In May 2016, a woman was injured in a car crash that was not her fault. She hired Snipes on a contingency fee basis. The driver who was at fault was insured by USAA. The woman sought other legal advice and filed a bar complaint two months ago. Here are the details of that complaint:

In a conversation sometime in November 2017, Snipes assured the woman her case would settle soon and gave her a $2,000 check drawn on his own account, telling her the case would likely settle by January 2018 and that any settlement would be substantial and include funds to pay her medical bills.

What he did not tell her was he had settled the case without her knowledge in September 2017 for the policy limits of $25,000. He had also forged her name and cashed the check, which USAA sent to him.

Unable to get an appointment to see Snipes in his office, the woman went to the office on Jan. 3, and spoke with a clerical worker, who told her she did not know if Snipes would ever return to his office.

Complaint No. 5

In November 2016 a woman was injured in an automobile accident that was not her fault.
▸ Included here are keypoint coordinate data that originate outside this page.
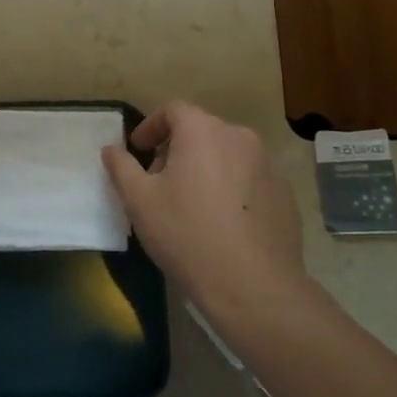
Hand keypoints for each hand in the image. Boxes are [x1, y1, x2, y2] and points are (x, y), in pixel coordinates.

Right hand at [101, 101, 310, 326]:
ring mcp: (268, 165)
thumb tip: (111, 149)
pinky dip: (232, 189)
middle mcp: (239, 137)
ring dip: (206, 168)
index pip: (173, 110)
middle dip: (177, 149)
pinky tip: (223, 222)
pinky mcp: (285, 194)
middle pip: (201, 131)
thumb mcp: (138, 200)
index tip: (139, 151)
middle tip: (160, 181)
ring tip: (192, 203)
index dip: (151, 127)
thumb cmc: (186, 233)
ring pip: (227, 155)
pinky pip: (249, 180)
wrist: (253, 286)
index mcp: (202, 131)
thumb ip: (121, 167)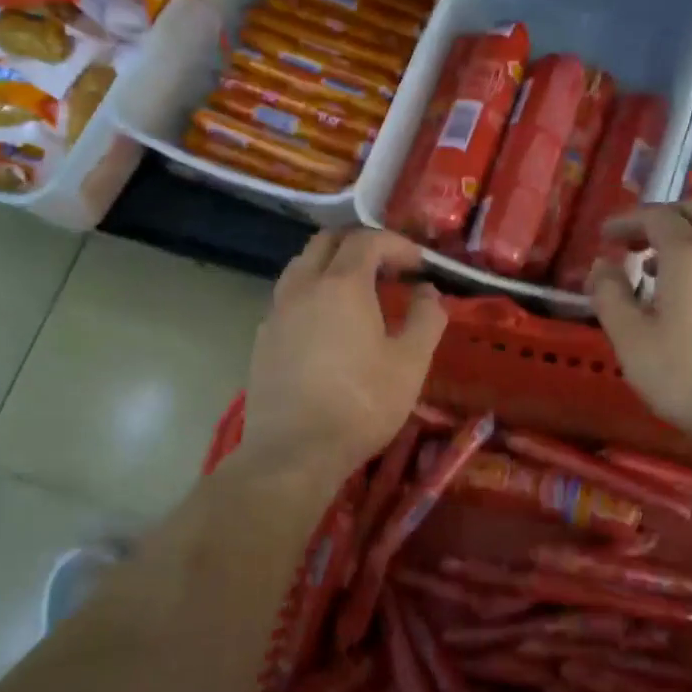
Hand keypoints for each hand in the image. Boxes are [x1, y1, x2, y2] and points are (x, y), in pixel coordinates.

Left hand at [240, 229, 446, 487]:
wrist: (293, 452)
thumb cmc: (361, 405)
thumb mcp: (410, 363)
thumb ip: (426, 319)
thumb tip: (428, 292)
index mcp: (342, 284)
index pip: (367, 240)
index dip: (397, 244)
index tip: (418, 265)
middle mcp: (303, 286)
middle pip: (327, 241)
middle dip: (360, 245)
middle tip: (387, 269)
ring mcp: (277, 311)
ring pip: (301, 266)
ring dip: (331, 266)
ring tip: (357, 294)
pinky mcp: (262, 338)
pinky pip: (288, 297)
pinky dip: (311, 294)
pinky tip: (326, 327)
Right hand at [588, 202, 691, 444]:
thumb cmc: (686, 377)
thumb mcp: (630, 339)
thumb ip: (609, 295)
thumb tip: (601, 265)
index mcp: (690, 257)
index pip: (657, 216)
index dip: (627, 220)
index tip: (605, 237)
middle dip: (661, 219)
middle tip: (634, 243)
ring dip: (687, 239)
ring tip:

The other driver was uninsured. Two months after the accident, the woman hired Snipes on a contingency fee basis. Here are the details of her complaint:

The woman had about $100,000 in medical bills and Snipes told her that her insurance company, USAA, had agreed to settle the case for the policy limits of $325,000.

After that, the woman heard nothing from Snipes.

In January, the woman contacted USAA, which told her the company sent checks totaling $325,000 to Snipes in December 2017. Snipes did not tell his client, but instead forged her name on a $300,000 check and also forged her signature on a settlement release for the insurance company.